Now, we will see how good our model is to predict the values. Let's evaluate our model using the confusion matrix.

# Building the Confusion Matrix 
from sklearn.metrics import confusion_matrix
cm = confusion_matrix(y_test, y_pred)

                                                         20_5_Logistic_Regression_Confusion_Matrix

Here the output shows us that the model predicted 73(65+8) correct and 27(3+24) incorrect values.
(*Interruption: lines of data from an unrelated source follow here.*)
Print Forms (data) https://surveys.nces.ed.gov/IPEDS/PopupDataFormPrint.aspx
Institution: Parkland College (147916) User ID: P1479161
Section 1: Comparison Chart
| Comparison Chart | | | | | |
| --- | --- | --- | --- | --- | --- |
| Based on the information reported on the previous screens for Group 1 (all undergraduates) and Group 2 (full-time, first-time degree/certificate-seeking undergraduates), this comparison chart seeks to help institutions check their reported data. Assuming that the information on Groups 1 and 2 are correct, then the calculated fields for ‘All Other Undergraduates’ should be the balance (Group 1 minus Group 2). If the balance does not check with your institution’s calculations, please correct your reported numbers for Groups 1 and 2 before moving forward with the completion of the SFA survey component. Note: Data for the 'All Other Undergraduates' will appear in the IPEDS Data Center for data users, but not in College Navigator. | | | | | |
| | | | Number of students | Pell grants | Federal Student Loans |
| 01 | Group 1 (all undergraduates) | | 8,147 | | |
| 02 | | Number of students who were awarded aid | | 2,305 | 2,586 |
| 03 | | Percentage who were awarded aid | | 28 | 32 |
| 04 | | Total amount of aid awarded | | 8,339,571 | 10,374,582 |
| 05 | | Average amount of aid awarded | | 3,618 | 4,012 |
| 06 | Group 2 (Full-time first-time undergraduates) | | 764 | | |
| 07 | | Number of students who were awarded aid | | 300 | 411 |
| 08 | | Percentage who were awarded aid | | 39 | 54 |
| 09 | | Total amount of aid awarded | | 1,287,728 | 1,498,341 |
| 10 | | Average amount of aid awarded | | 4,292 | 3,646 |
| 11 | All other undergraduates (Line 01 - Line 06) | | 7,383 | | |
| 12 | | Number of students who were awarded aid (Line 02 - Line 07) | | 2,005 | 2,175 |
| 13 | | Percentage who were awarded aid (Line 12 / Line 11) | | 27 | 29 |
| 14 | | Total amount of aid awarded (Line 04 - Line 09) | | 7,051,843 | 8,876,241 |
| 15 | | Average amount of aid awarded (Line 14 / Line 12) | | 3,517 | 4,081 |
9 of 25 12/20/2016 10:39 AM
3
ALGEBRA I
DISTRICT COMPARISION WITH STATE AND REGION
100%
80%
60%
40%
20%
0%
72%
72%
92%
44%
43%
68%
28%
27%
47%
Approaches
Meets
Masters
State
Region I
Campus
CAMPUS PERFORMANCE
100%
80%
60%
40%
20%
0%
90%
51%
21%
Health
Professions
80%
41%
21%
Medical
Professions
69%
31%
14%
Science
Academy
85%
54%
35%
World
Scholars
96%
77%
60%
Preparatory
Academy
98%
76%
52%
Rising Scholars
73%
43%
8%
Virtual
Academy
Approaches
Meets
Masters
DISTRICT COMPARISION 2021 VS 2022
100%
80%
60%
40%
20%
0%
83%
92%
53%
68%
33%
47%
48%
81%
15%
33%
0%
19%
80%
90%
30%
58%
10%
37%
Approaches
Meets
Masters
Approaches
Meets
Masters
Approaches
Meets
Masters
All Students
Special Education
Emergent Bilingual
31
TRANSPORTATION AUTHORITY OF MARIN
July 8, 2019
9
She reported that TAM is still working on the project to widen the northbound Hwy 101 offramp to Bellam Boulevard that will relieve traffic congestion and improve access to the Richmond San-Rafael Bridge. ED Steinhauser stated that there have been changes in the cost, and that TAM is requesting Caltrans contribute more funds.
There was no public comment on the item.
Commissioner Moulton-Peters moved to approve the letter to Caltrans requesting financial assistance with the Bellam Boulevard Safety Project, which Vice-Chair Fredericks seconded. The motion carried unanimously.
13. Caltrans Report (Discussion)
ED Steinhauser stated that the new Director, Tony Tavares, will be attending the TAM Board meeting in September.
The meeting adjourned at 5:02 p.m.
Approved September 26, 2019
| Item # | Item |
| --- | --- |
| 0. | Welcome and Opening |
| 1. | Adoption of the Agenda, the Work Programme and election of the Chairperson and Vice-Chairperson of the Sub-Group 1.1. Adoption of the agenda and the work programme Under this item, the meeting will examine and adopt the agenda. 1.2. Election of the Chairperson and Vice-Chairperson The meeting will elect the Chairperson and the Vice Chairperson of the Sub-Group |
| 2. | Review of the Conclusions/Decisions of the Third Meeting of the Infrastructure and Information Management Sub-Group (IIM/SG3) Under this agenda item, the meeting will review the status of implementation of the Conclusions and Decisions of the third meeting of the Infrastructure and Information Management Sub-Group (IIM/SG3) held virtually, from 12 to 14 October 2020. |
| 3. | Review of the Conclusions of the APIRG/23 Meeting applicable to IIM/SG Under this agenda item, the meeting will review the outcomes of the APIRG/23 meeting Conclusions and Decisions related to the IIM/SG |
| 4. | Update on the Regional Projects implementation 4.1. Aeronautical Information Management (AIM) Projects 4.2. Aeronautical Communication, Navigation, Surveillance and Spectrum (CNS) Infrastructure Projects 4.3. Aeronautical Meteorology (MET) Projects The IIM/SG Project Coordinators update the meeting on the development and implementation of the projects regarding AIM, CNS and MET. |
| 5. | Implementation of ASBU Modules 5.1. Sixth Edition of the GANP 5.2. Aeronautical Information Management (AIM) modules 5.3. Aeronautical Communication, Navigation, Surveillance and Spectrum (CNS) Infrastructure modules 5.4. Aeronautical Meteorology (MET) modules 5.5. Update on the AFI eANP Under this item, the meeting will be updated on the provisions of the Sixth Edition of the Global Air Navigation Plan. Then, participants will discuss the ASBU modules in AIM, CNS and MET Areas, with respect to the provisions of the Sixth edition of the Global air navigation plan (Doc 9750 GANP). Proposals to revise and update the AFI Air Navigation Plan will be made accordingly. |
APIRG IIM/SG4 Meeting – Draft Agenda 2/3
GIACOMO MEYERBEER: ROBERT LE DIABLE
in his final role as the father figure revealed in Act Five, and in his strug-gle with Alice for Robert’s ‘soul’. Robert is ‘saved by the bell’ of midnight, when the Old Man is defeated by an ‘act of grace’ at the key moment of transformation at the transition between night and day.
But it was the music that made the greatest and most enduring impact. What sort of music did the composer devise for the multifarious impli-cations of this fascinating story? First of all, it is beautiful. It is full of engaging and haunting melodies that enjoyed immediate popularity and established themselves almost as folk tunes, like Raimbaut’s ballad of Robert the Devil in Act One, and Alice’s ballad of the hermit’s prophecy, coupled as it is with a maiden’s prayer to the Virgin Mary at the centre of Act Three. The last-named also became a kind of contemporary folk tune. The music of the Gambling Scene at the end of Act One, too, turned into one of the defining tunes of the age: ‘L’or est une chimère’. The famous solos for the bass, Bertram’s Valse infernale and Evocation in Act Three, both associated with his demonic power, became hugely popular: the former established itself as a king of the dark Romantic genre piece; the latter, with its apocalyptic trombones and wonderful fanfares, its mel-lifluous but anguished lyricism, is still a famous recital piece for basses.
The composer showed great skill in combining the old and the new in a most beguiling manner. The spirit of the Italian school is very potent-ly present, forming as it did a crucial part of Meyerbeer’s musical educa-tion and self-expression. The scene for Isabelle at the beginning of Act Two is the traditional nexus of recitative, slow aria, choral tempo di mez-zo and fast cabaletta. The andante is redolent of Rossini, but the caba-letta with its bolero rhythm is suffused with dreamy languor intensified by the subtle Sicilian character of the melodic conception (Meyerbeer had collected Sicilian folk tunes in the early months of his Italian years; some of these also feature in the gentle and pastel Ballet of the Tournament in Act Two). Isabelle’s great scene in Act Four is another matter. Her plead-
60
So the accuracy of the model is 73%, pretty impressive!

Now we will visualize the result of our model.

# Visualising the Test set results
from matplotlib.colors import ListedColormap
X_set, y_set = X_test, y_test
X1, X2 = np.meshgrid(np.arange(start = X_set[:, 0].min() - 1, stop = X_set[:, 0].max() + 1, step = 0.01),
                     np.arange(start = X_set[:, 1].min() - 1, stop = X_set[:, 1].max() + 1, step = 0.01))
plt.contourf(X1, X2, classifier.predict(np.array([X1.ravel(), X2.ravel()]).T).reshape(X1.shape),
             alpha = 0.75, cmap = ListedColormap(('red', 'green')))
plt.xlim(X1.min(), X1.max())
plt.ylim(X2.min(), X2.max())
for i, j in enumerate(np.unique(y_set)):
    plt.scatter(X_set[y_set == j, 0], X_set[y_set == j, 1],
                c = ListedColormap(('red', 'green'))(i), label = j)
plt.title('Logistic Regression (Test set)')
plt.xlabel('Age')
plt.ylabel('Estimated Salary')
plt.legend()
plt.show()

                                                      21_log_6

Here the graph shows us the classification of purchasing a car or not based on various Age and EstimatedSalary.